Visual Thinking for Information Design, Second Edition brings the science of perception to the art of design. The book takes what we now know about perception, cognition and attention and transforms it into concrete advice that students and designers can directly apply. It demonstrates how designs can be considered as tools for cognition and extensions of the viewer's brain in much the same way that a hammer is an extension of the user's hand. The book includes hundreds of examples, many in the form of integrated text and full-color diagrams.

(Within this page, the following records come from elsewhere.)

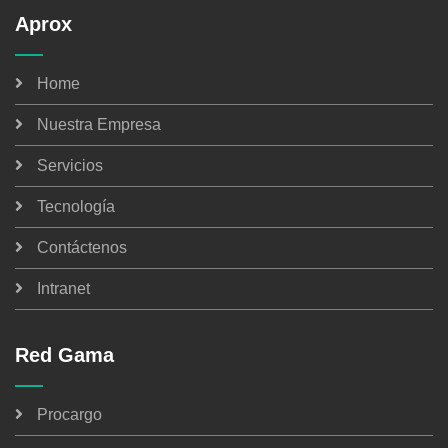
Aprox
Home
Nuestra Empresa
Servicios
Tecnología
Contáctenos
Intranet
Red Gama
Procargo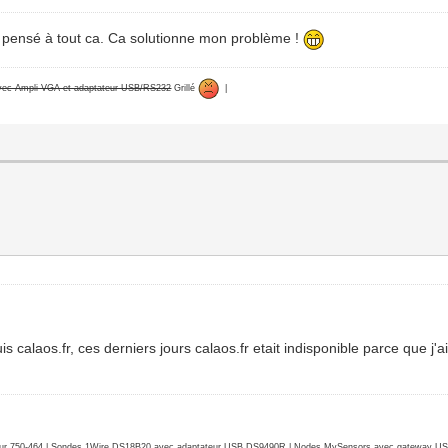
as pensé à tout ca. Ca solutionne mon problème !
avec Ampli VGA et adaptateur USB/RS232
Grillé
|
s calaos.fr, ces derniers jours calaos.fr etait indisponible parce que j
r 750-464 | Sondes 1Wire DS18B20 avec adaptateur USB DS9490R | Nodes MySensors avec gateway USB 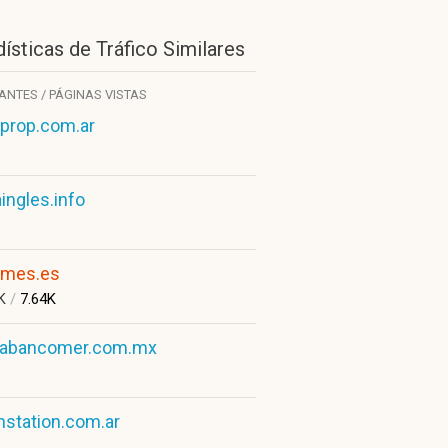
ísticas de Tráfico Similares
TANTES / PÁGINAS VISTAS
prop.com.ar
aingles.info
ames.es
3K
/
7.64K
abancomer.com.mx
hstation.com.ar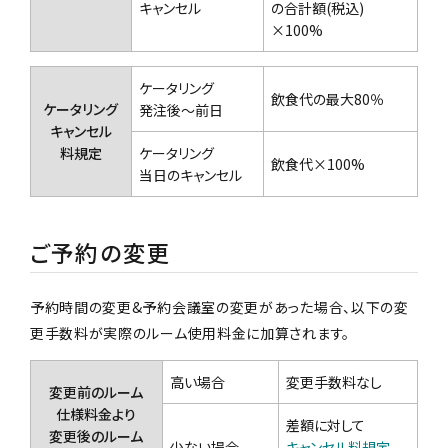
キャンセル
の合計額(税込)
×100%
ケータリング
飲食代の最大80％
ケータリング
発注後〜前日
キャンセル
料規定
ケータリング
飲食代×100%
当日のキャンセル
ご予約の変更
予約時間の変更&予約会議室の変更があった場合、以下の変
更手数料が実際のルーム使用料金に加算されます。
高い場合
変更手数料なし
変更前のルーム
仕様料金より
差額に対して
変更後のルーム
少ない場合
キャンセル料規定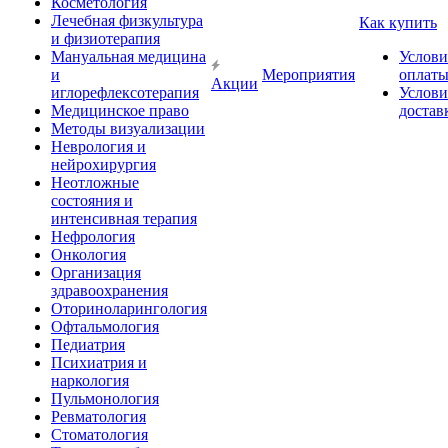
Косметология
Лечебная физкультура
Как купить
и физиотерапия
Мануальная медицина
Услови
и
Мероприятия
оплат
Акции
иглорефлексотерапия
Услови
Медицинское право
достав
Методы визуализации
Неврология и
нейрохирургия
Неотложные
состояния и
интенсивная терапия
Нефрология
Онкология
Организация
здравоохранения
Оториноларингология
Офтальмология
Педиатрия
Психиатрия и
наркология
Пульмонология
Ревматология
Стоматология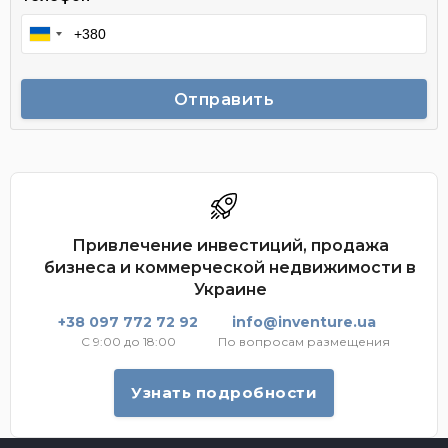
Отправить
Привлечение инвестиций, продажа
бизнеса и коммерческой недвижимости в
Украине
+38 097 772 72 92
info@inventure.ua
С 9:00 до 18:00
По вопросам размещения
Узнать подробности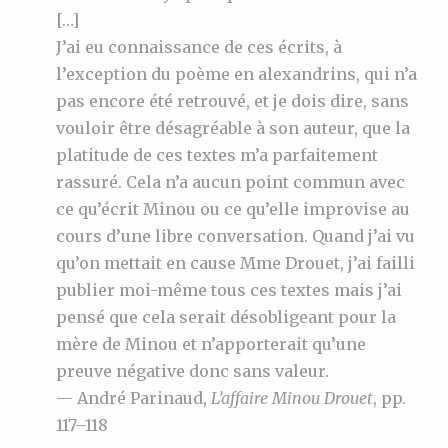
[…]
J’ai eu connaissance de ces écrits, à
l’exception du poème en alexandrins, qui n’a
pas encore été retrouvé, et je dois dire, sans
vouloir être désagréable à son auteur, que la
platitude de ces textes m’a parfaitement
rassuré. Cela n’a aucun point commun avec
ce qu’écrit Minou ou ce qu’elle improvise au
cours d’une libre conversation. Quand j’ai vu
qu’on mettait en cause Mme Drouet, j’ai failli
publier moi-même tous ces textes mais j’ai
pensé que cela serait désobligeant pour la
mère de Minou et n’apporterait qu’une
preuve négative donc sans valeur.
— André Parinaud,
L’affaire Minou Drouet
, pp.
117–118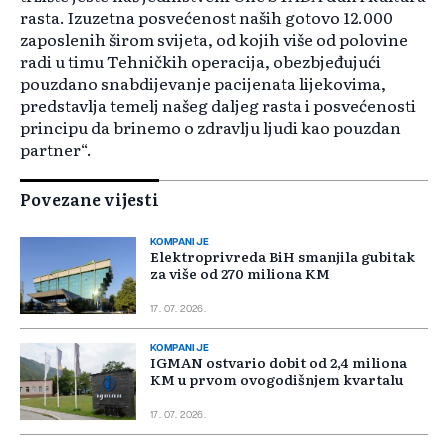
rasta. Izuzetna posvećenost naših gotovo 12.000
zaposlenih širom svijeta, od kojih više od polovine
radi u timu Tehničkih operacija, obezbjeđujući
pouzdano snabdijevanje pacijenata lijekovima,
predstavlja temelj našeg daljeg rasta i posvećenosti
principu da brinemo o zdravlju ljudi kao pouzdan
partner“.
Povezane vijesti
KOMPANIJE
Elektroprivreda BiH smanjila gubitak
za više od 270 miliona KM
17. 07. 2026.
KOMPANIJE
IGMAN ostvario dobit od 2,4 miliona
KM u prvom ovogodišnjem kvartalu
17. 07. 2026.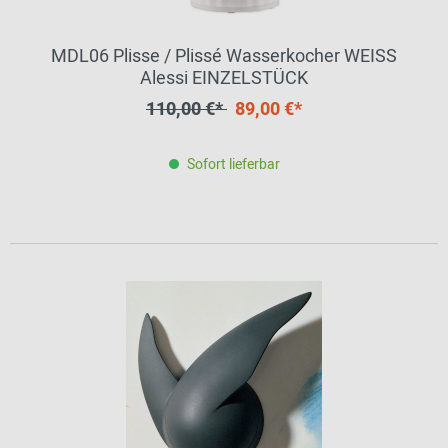
MDL06 Plisse / Plissé Wasserkocher WEISS
Alessi EINZELSTÜCK
110,00 €*
89,00 €*
Sofort lieferbar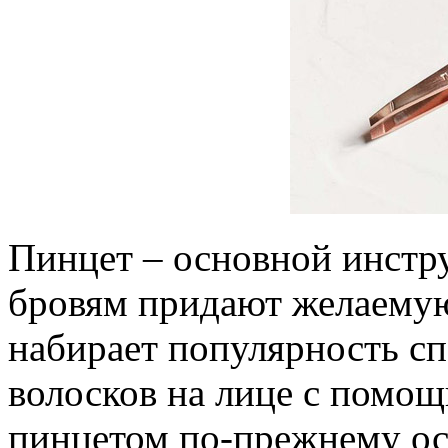
Пинцет – основной инстр
бровям придают желаемую
набирает популярность с
волосков на лице с помо
пинцетом по-прежнему ос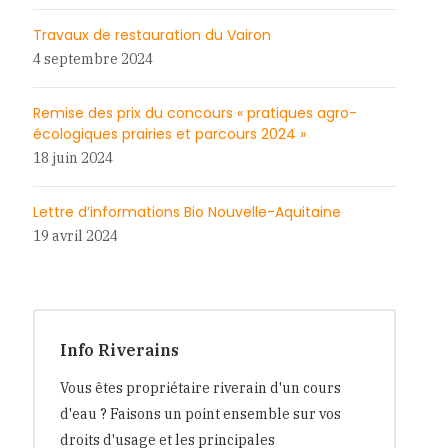
Travaux de restauration du Vairon
4 septembre 2024
Remise des prix du concours « pratiques agro-
écologiques prairies et parcours 2024 »
18 juin 2024
Lettre d’informations Bio Nouvelle-Aquitaine
19 avril 2024
Info Riverains
Vous êtes propriétaire riverain d'un cours
d'eau ? Faisons un point ensemble sur vos
droits d'usage et les principales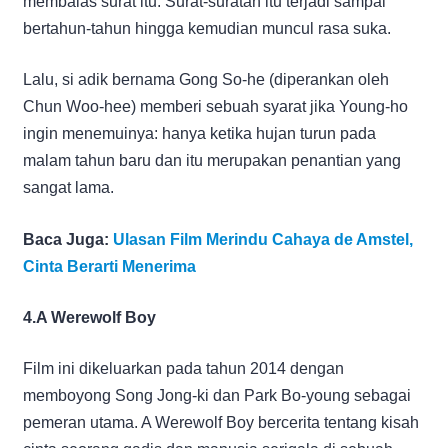
membalas surat itu. Surat-suratan itu terjadi sampai
bertahun-tahun hingga kemudian muncul rasa suka.
Lalu, si adik bernama Gong So-he (diperankan oleh
Chun Woo-hee) memberi sebuah syarat jika Young-ho
ingin menemuinya: hanya ketika hujan turun pada
malam tahun baru dan itu merupakan penantian yang
sangat lama.
Baca Juga:
Ulasan Film Merindu Cahaya de Amstel,
Cinta Berarti Menerima
4.A Werewolf Boy
Film ini dikeluarkan pada tahun 2014 dengan
memboyong Song Jong-ki dan Park Bo-young sebagai
pemeran utama. A Werewolf Boy bercerita tentang kisah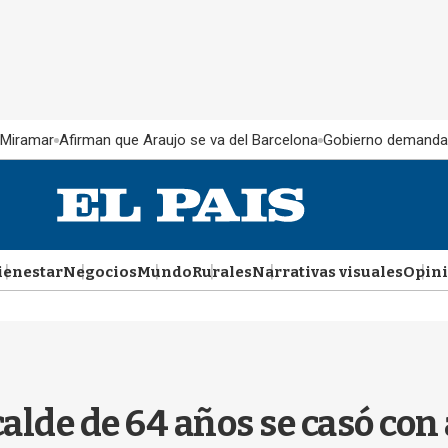
 Miramar
Afirman que Araujo se va del Barcelona
Gobierno demanda
ienestar
Negocios
Mundo
Rurales
Narrativas visuales
Opin
calde de 64 años se casó con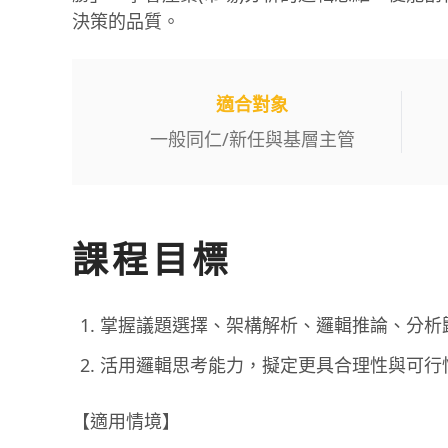
決策的品質。
適合對象
一般同仁
/
新任與基層主管
課程目標
掌握議題選擇、架構解析、邏輯推論、分析
活用邏輯思考能力，擬定更具合理性與可行
【適用情境】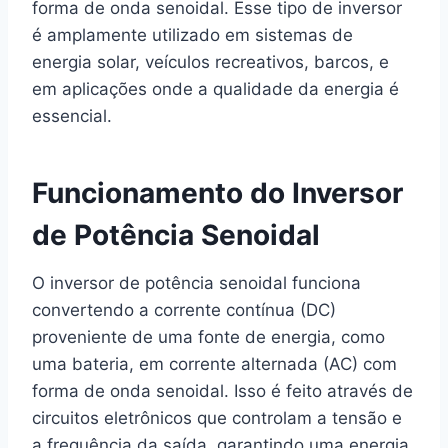
forma de onda senoidal. Esse tipo de inversor
é amplamente utilizado em sistemas de
energia solar, veículos recreativos, barcos, e
em aplicações onde a qualidade da energia é
essencial.
Funcionamento do Inversor
de Potência Senoidal
O inversor de potência senoidal funciona
convertendo a corrente contínua (DC)
proveniente de uma fonte de energia, como
uma bateria, em corrente alternada (AC) com
forma de onda senoidal. Isso é feito através de
circuitos eletrônicos que controlam a tensão e
a frequência da saída, garantindo uma energia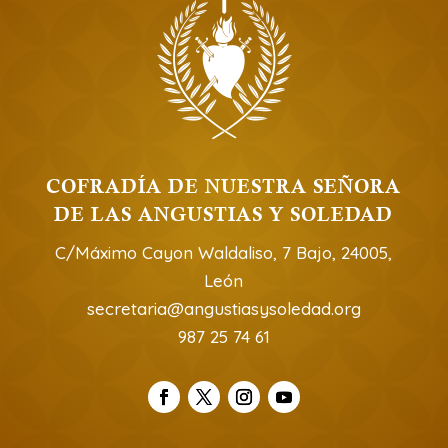
COFRADÍA DE NUESTRA SEÑORA
DE LAS ANGUSTIAS Y SOLEDAD
C/Máximo Cayon Waldaliso, 7 Bajo, 24005,
León
secretaria@angustiasysoledad.org
987 25 74 61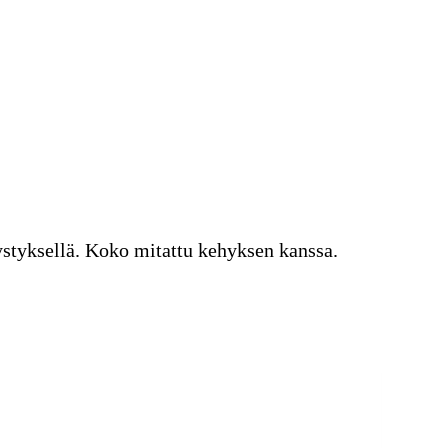
tyksellä. Koko mitattu kehyksen kanssa.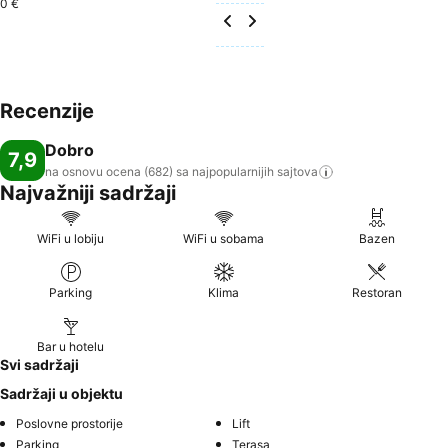
0 €
Recenzije
Dobro
7,9
na osnovu ocena (682) sa najpopularnijih
sajtova
Najvažniji sadržaji
WiFi u lobiju
WiFi u sobama
Bazen
Parking
Klima
Restoran
Bar u hotelu
Svi sadržaji
Sadržaji u objektu
Poslovne prostorije
Lift
Parking
Terasa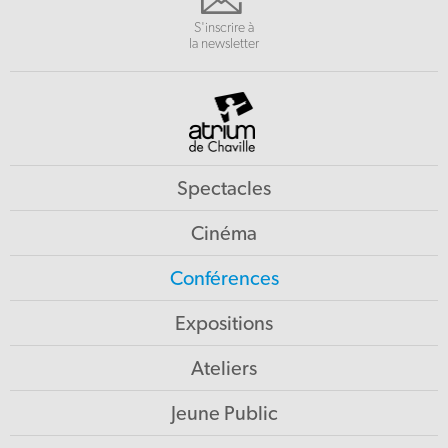
S'inscrire à
la newsletter
Spectacles
Cinéma
Conférences
Expositions
Ateliers
Jeune Public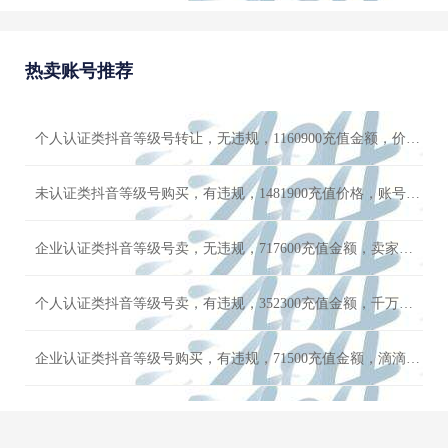
未认证类抖音等级号购买，无违规，22000充值价格，价格可小刀
热卖账号推荐
企业认证类抖音等级号购买，有违规，747900充值金额，先到先得
个人认证类抖音等级号卖，无违规，1554700充值价格，价格便宜
个人认证类抖音等级号转让，无违规，1160900充值金额，价格实惠
企业认证类抖音等级号购买，有违规，274800充值价格，账号手慢无
未认证类抖音等级号购买，有违规，1481900充值价格，账号手慢无
个人认证类抖音等级号卖，无违规，1964200充值金额，极品流量号
企业认证类抖音等级号卖，无违规，717600充值金额，卖家诚心出售
个人认证类抖音等级号卖，有违规，352300充值金额，千万不要错过
企业认证类抖音等级号购买，有违规，71500充值金额，滴滴客服咨询
个人认证类抖音等级号转让，有违规，948900充值费用，先到先得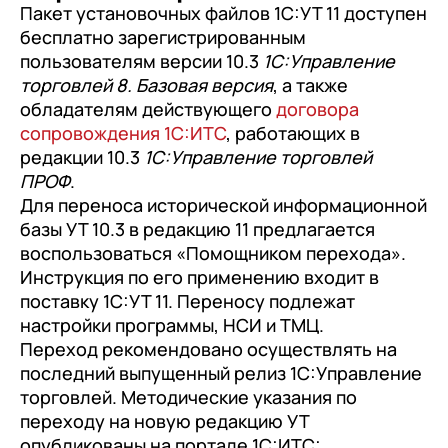
Пакет установочных файлов 1С:УТ 11 доступен
бесплатно зарегистрированным
пользователям версии 10.3
1С:Управление
торговлей 8. Базовая версия
, а также
обладателям действующего
договора
сопровождения 1С:ИТС
, работающих в
редакции 10.3
1С:Управление торговлей
ПРОФ
.
Для переноса исторической информационной
базы УТ 10.3 в редакцию 11 предлагается
воспользоваться «Помощником перехода».
Инструкция по его применению входит в
поставку 1С:УТ 11. Переносу подлежат
настройки программы, НСИ и ТМЦ.
Переход рекомендовано осуществлять на
последний выпущенный релиз 1С:Управление
торговлей. Методические указания по
переходу на новую редакцию УТ
опубликованы на портале 1С:ИТС: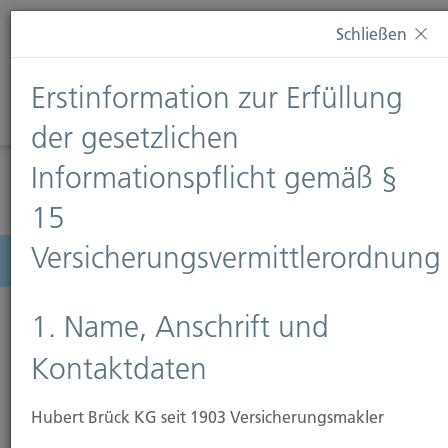
Diese Webseite verwendet Cookies. Wenn Sie weiterhin
Schließen
auf dieser Webseite bleiben, erteilen Sie damit Ihr
Einverständnis zur Verwendung von Cookies. Weitere
Erstinformation zur Erfüllung
Informationen finden Sie auf unserer Seite
Datenschutz
.
Diese Nachricht nicht erneut anzeigen
der gesetzlichen
Informationspflicht gemäß §
15
Versicherungsvermittlerordnung
Menü
1. Name, Anschrift und
Kontaktdaten
Hubert Brück KG seit 1903 Versicherungsmakler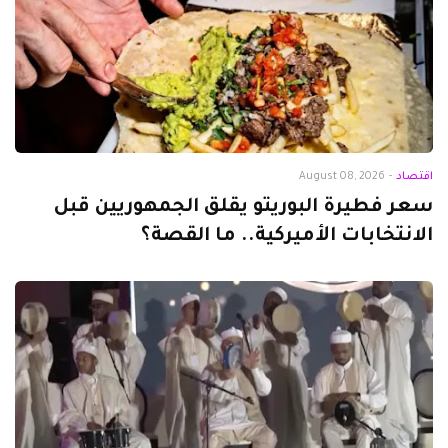
اقتصاد
-
August 08, 2026
سعر فطيرة البوريتو يقلق الجمهوريين قبل
الانتخابات الأميركية.. ما القصة؟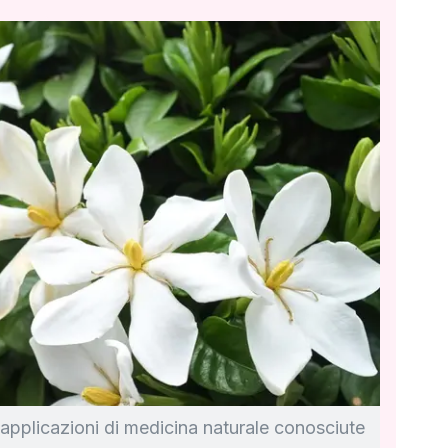
applicazioni di medicina naturale conosciute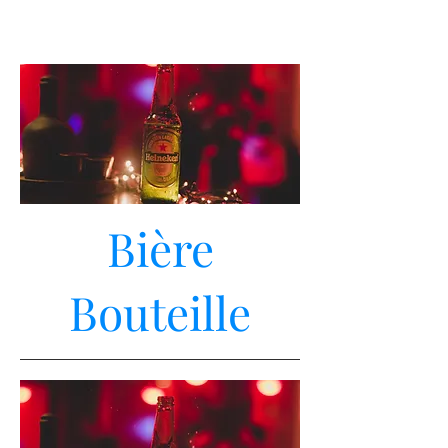
Bière
Bouteille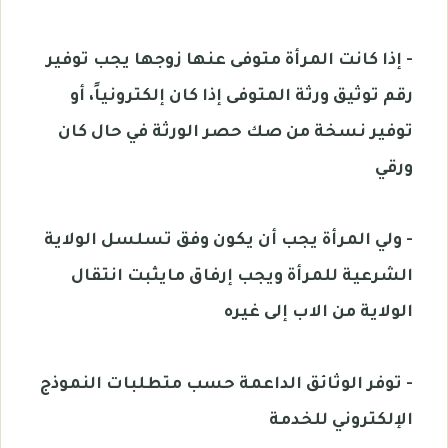
- إذا كانت المرأة متوفى عنها زوجها يجب توفير
رقم توثيق ورثة المتوفى إذا كان إلكترونياً، أو
توفير نسخة من صك حصر الورثة في حال كان
ورقي
- ولي المرأة يجب أن يكون وفق تسلسل الولاية
الشرعية للمرأة ويجب إرفاق مايثبت انتقال
الولاية من الاب إلى غيره
- توفر الوثائق الداعمة حسب متطلبات النموذج
الإلكتروني للخدمة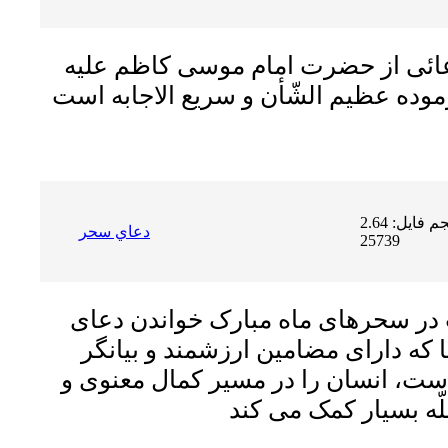
عائى از حضرت امام موسى كاظم عليه
حجم فایل: 2.64 MB | دریافت ها:
دعاي سحر
25739
در سحرهاى ماه مبارک خواندن دعاى
 که داراى مضامین ارزشمند و بیانگر
، انسان را در مسیر کمال معنوى و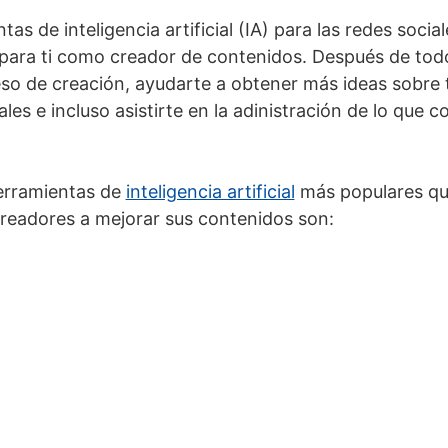
ntas de inteligencia artificial (IA) para las redes socia
para ti como creador de contenidos. Después de tod
eso de creación, ayudarte a obtener más ideas sobre 
les e incluso asistirte en la adinistración de lo que 
erramientas de
inteligencia artificial
más populares qu
readores a mejorar sus contenidos son: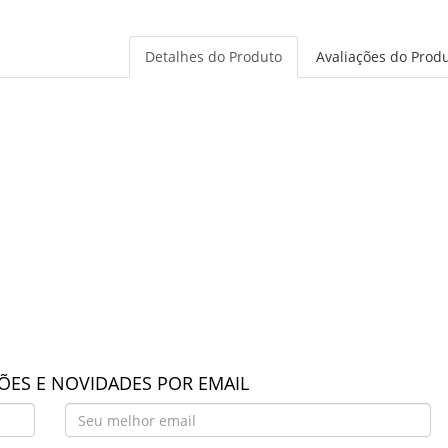
Detalhes do Produto
Avaliações do Prod
ES E NOVIDADES POR EMAIL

Renamed from the first edition, Visual Thinking for Design, to more accurately reflect its focus on infographics, this timely revision has been updated throughout and includes more content on pattern perception, the addition of new material illustrating color assimilation, and a new chapter devoted to communicating ideas through images.

Table of Contents

1. Visual queries 2. What we can easily see 3. Structuring two-dimensional space 2.5d 4. Color 5. Getting the information: visual space and time 6. Visual objects, words, and meaning 7. Visual and verbal narrative 8. Creative meta seeing 9. The dance of meaning 10. Communicating ideas by means of images

Authors

Colin Ware Data Visualization Research Lab, University of New Hampshire, Durham, USA. Colin Ware is the world's leading authority on the perceptual principles underlying the effective design of information displays. He combines interests in both basic and applied visualization research and he has advanced degrees in both computer science (MMath, Waterloo) and in the psychology of perception (PhD,Toronto). He has published over 160 articles in scientific and technical journals and at leading conferences. Many of these articles relate to the use of color, texture, motion and 3D displays in information visualization. His approach is always to combine theory with practice and his publications range from rigorously scientific contributions to the Journal of Physiology and Vision Research to applications oriented articles in ACM Transactions on Graphics and ACM Transactions on Computer-Human Interaction. Fledermaus, the leading visualization software used in oceanography, originated in software developed by him and his graduate students.